Face aux tenants du pouvoir, les juges n’ont pas toujours la tâche facile. Comment assurer leur indépendance ?
Pour faire son travail, un juge devrait être indépendant ; il ne devrait pas recevoir d’ordre de ceux qui tiennent les manettes du pouvoir. Mais ne soyons pas naïfs : l’indépendance des juges leur confère aussi un pouvoir qui peut corrompre. Comment un juge résiste-t-il à la tentation de tirer un avantage d’une situation qui le place, de facto, au-dessus des autres ? C’est donc aux maîtres de la politique de contrôler les juges.
Autrement dit, le judiciaire cadre le politique, mais le politique tient le sort du judiciaire entre ses mains. Cet équilibre délicat, nécessaire pour garantir les principes de l’État de droit, est souvent remis en question en de nombreux points du globe.

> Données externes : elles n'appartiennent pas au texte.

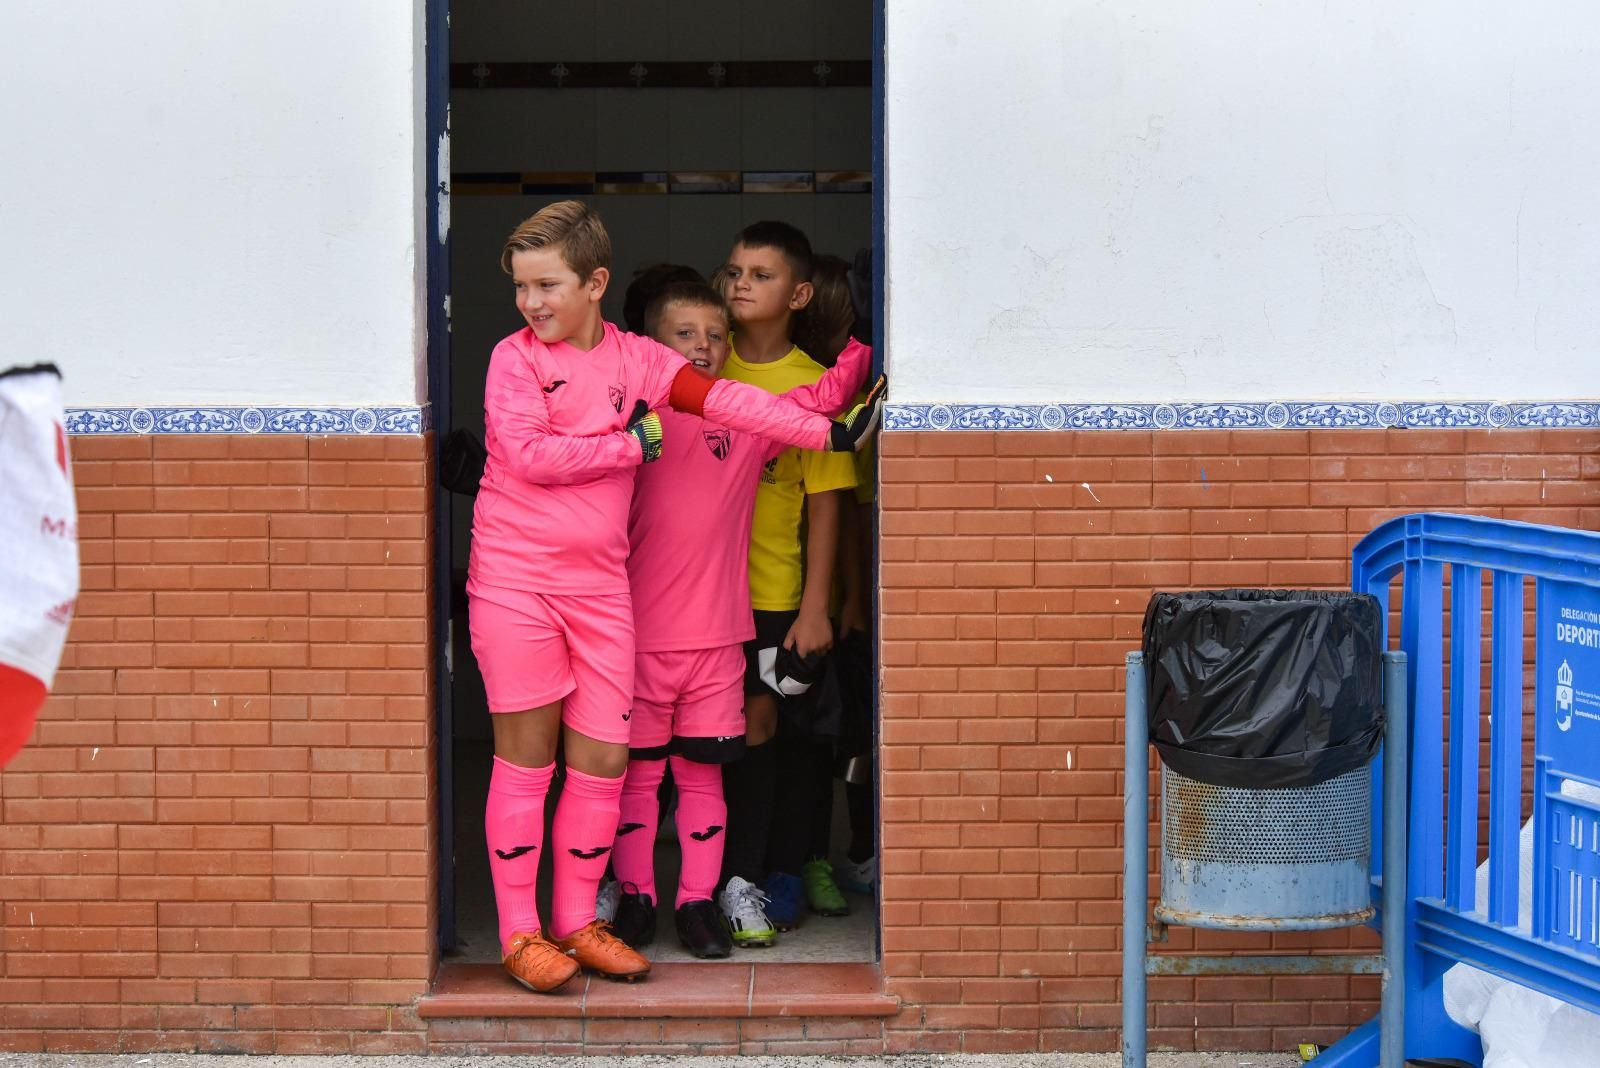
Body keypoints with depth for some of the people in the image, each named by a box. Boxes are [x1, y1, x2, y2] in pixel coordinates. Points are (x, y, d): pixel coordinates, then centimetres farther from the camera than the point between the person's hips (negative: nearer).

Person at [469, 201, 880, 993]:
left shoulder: (636, 359, 8)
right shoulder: (515, 356, -3)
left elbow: (725, 400, 4)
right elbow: (526, 454, -15)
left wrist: (828, 432, -2)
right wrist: (632, 442, -10)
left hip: (598, 584, 4)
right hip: (514, 578, -4)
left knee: (603, 757, 4)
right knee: (527, 756, 0)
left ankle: (577, 921, 18)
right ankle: (519, 934, 8)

Cambyse, roi de Perse, ne s’est pas embarrassé de telles considérations : pour lui, un juge n’était que le prolongement du bras du roi ; et pour s’assurer l’intégrité d’un juge, il convenait de le terroriser, comme le montre le cas du juge Otanès.
Le père d’Otanès, Sisamnès, avait été l’un des juges royaux sous le règne de Cambyse. Il avait rendu une sentence injuste en échange d’un avantage matériel et le roi l’avait fait égorger et écorcher. Puis Cambyse avait fait découper la peau de Sisamnès en lanières pour tendre le siège sur lequel il était assis pour rendre ses jugements. Pour succéder à Sisamnès, qu’il avait tué et écorché, Cambyse avait alors nommé le fils de Sisamnès, en lui enjoignant de se rappeler sur quel siège il trônait lorsqu’il rendait ses jugements.

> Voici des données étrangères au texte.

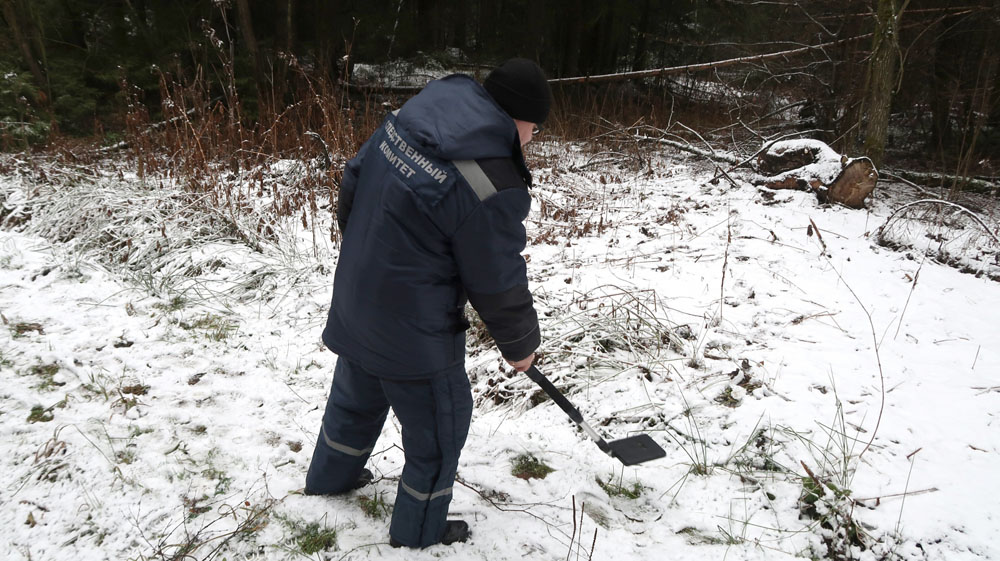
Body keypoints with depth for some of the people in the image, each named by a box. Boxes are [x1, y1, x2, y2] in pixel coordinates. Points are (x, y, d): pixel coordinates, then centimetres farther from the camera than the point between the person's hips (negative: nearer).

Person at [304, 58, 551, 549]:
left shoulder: (404, 118, -5)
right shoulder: (493, 189, -28)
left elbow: (351, 187, 8)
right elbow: (499, 286, -17)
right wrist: (520, 344, 2)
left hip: (354, 303, 8)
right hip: (415, 336, -8)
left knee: (356, 397, 31)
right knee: (439, 427, 16)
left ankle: (330, 477, 57)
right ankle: (419, 532, 37)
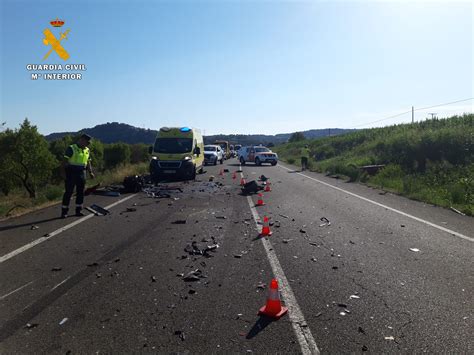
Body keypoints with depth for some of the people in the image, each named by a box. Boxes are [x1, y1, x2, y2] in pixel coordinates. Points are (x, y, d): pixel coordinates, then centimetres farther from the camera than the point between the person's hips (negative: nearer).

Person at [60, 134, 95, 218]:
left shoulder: (87, 150, 13)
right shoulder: (71, 148, -6)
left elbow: (88, 162, 19)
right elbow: (65, 161, -10)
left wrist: (91, 172, 8)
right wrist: (63, 172, -18)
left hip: (82, 173, 6)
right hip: (71, 173, -6)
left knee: (80, 192, 7)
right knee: (68, 192, -4)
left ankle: (78, 210, 16)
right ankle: (64, 212, 2)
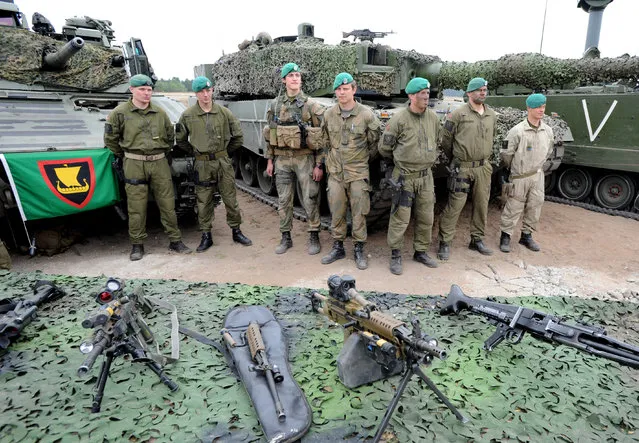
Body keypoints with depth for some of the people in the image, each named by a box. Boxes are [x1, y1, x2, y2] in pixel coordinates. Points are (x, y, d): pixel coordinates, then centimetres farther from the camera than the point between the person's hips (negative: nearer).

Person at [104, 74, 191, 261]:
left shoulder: (160, 113, 9)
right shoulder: (120, 112, 0)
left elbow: (170, 135, 21)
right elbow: (110, 138, 6)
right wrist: (124, 155, 7)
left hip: (159, 163, 3)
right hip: (134, 165, -2)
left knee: (168, 204, 4)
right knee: (136, 208, 1)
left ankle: (175, 241, 13)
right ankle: (137, 245, 14)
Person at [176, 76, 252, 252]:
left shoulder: (224, 112, 0)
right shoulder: (188, 115, 0)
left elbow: (238, 137, 8)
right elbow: (180, 140, 12)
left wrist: (225, 151, 9)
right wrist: (194, 152, 7)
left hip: (223, 161, 0)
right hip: (202, 164, 0)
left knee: (230, 198, 6)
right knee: (204, 202, 6)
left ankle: (236, 231, 19)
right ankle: (206, 236, 17)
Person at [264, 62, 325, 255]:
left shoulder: (311, 105, -3)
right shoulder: (275, 105, 7)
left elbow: (321, 137, -5)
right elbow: (270, 134, 13)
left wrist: (319, 164, -9)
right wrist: (269, 160, 9)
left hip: (304, 158, -3)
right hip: (282, 159, 3)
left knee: (310, 200, 2)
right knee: (284, 200, 9)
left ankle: (314, 237, 17)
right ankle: (286, 238, 22)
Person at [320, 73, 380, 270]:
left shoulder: (366, 115, -7)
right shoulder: (329, 115, 3)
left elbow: (374, 143, 4)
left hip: (358, 173, -3)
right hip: (335, 172, 3)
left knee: (359, 214, 3)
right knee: (336, 214, 9)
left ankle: (359, 250, 17)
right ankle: (338, 248, 24)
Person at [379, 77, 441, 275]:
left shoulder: (433, 118, 6)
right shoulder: (399, 119, -11)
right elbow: (384, 147, -4)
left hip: (426, 175, 6)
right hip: (404, 176, -5)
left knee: (426, 217, 12)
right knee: (400, 218, -2)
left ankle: (421, 252, 28)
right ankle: (395, 255, 12)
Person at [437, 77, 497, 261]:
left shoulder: (491, 115, 11)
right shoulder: (458, 114, -7)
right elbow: (446, 140, -1)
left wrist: (485, 158, 19)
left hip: (483, 167, 6)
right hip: (462, 168, -5)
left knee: (482, 204, 11)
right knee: (454, 205, -6)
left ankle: (477, 240, 25)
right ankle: (445, 242, 4)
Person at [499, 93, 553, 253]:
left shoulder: (548, 131, 3)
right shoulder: (517, 131, -15)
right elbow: (506, 153, -8)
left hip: (538, 175, 5)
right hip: (519, 176, -5)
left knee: (535, 206, 9)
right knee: (514, 207, -1)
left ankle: (527, 235, 23)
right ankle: (505, 236, 11)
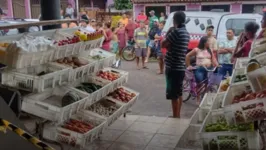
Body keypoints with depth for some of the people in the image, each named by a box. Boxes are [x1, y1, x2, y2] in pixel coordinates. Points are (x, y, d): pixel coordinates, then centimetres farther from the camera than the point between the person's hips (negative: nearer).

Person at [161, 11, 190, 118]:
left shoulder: (176, 31, -17)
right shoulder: (186, 33, 12)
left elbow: (163, 44, -11)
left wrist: (168, 33, 0)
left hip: (173, 68, -9)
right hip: (180, 67, 9)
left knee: (174, 95, -2)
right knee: (178, 93, 17)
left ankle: (175, 117, 5)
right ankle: (177, 116, 27)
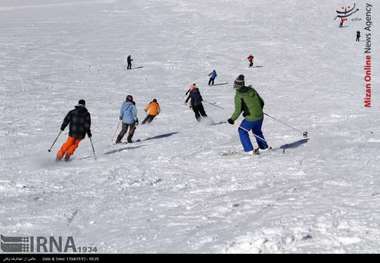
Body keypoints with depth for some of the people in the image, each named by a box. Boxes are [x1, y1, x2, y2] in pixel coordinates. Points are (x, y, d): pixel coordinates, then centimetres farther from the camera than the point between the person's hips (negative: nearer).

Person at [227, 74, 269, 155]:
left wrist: (232, 119, -4)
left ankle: (249, 150, 15)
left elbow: (238, 110, -18)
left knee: (242, 131, 18)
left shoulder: (238, 95, -12)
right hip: (260, 116, 6)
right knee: (257, 131, 31)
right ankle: (264, 147, 46)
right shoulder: (252, 90, 5)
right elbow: (261, 102, 10)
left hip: (251, 119, -6)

Brrrrr… Otanès a dû sentir ses fesses le chatouiller lorsqu’il s’asseyait sur les restes de son père écorché. En soi, l’intention de Cambyse était louable : il voulait avoir un juge intègre. La méthode, en revanche, laisse à désirer car Otanès a marché droit non pas par désir de rendre une justice équitable, mais par crainte de se faire lui aussi découper en lanières.
Dans son oeuvre L’Esprit des Lois, Montesquieu a recommandé la séparation des trois pouvoirs législatif, judiciaire et exécutif dans le but d’établir des démocraties stables. C’était, je pense, une modification et un approfondissement de principes venus de l’Antiquité. Nos démocraties, parfois relatives, s’appuient sur ces bases, qui, si on ne les défend pas, peuvent être grignotées et même disparaître.

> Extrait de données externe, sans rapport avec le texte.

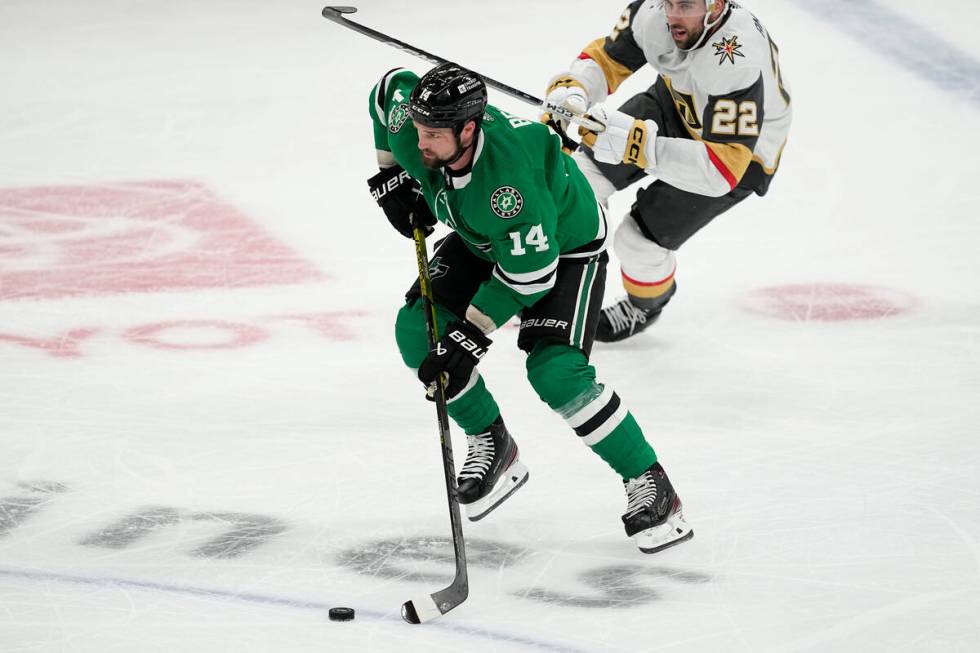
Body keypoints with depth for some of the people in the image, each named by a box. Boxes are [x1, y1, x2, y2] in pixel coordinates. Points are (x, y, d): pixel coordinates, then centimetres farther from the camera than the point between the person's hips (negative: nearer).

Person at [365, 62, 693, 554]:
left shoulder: (510, 179, -43)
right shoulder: (410, 124, -25)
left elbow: (529, 273, -34)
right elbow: (391, 87, 0)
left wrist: (471, 336, -31)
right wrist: (389, 177, -2)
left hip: (565, 247, -8)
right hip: (481, 240, 8)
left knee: (556, 373, -23)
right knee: (417, 329, -7)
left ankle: (649, 484, -10)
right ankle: (491, 446, 12)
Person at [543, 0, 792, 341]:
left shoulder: (739, 65, -42)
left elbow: (722, 168, -46)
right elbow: (603, 59, -10)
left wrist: (634, 141, -55)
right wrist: (570, 95, -34)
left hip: (742, 150, -6)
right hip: (675, 105, 6)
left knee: (640, 238, -10)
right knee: (585, 171, -1)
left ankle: (648, 302, 26)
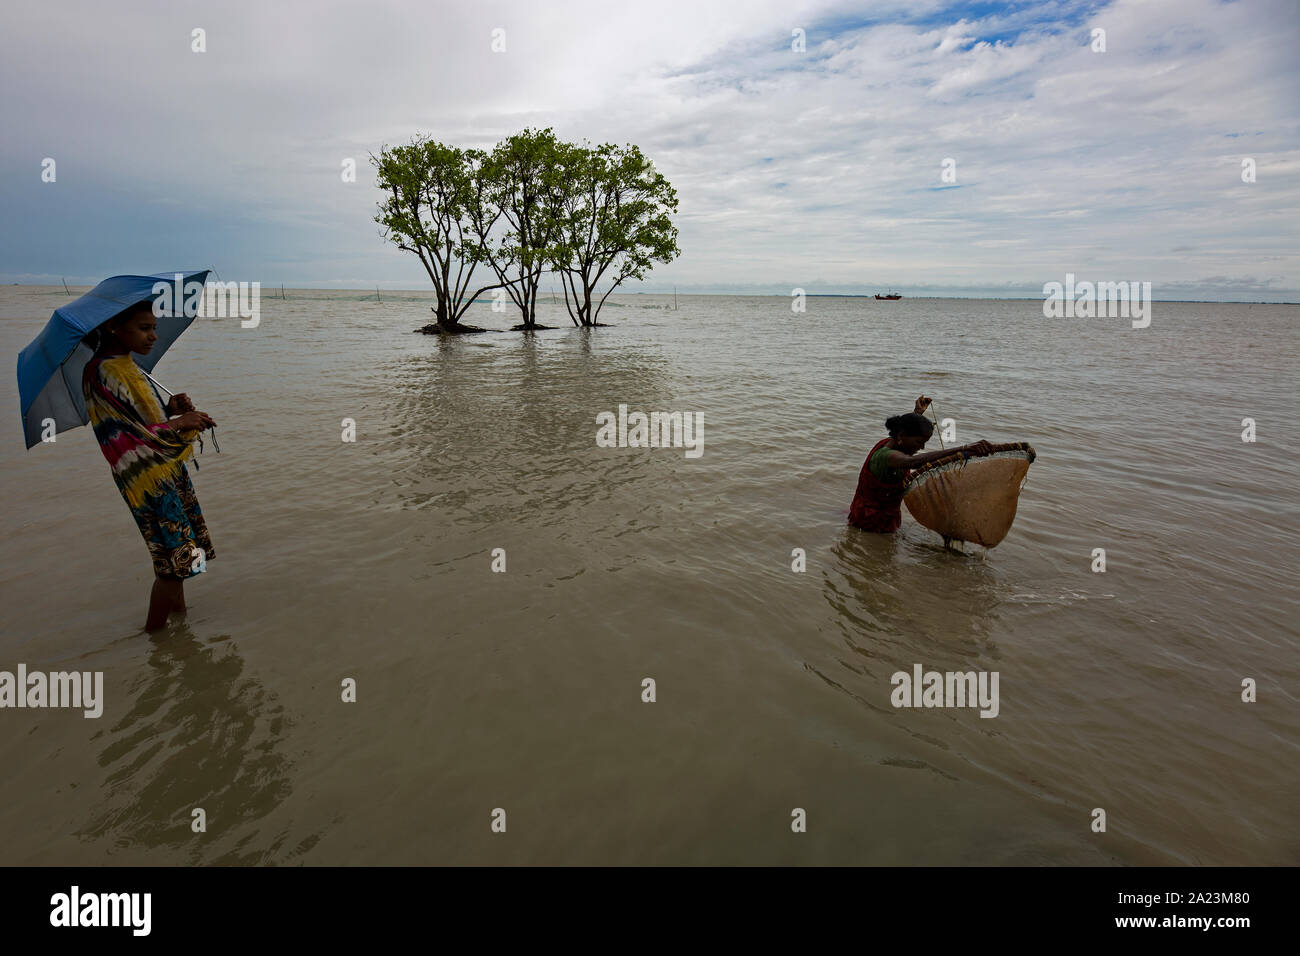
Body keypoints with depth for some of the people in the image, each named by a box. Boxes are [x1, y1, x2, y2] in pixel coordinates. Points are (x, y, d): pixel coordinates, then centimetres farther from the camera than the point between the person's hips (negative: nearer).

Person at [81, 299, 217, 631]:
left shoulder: (128, 367, 11)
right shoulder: (101, 374, -16)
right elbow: (121, 441, -19)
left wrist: (171, 409, 0)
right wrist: (176, 423, -17)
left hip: (169, 472, 9)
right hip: (150, 483, -9)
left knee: (177, 554, 13)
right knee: (174, 562, -4)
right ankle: (153, 637, 11)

En tout cas, elles ne sont pas venues de Cambyse tel du moins que le présente Hérodote. Le Perse concentre sur lui-même ces trois pouvoirs: Cambyse est plutôt un contre-exemple à ne pas imiter, censé montrer la cruauté, voire la perversité de ce Roi. Quant à la vérité historique de ce fait, c’est aux historiens à la rechercher pour établir la différence entre propagande, fake news et réalité.
Il me semble qu’on a déjà cité dans ce blog ce siège en peau de père, mais, comme je le commente depuis sept ans et demi, je ne sais plus quand. Il se peut aussi que je connaisse cette histoire horrible et frappante par Diodore de Sicile.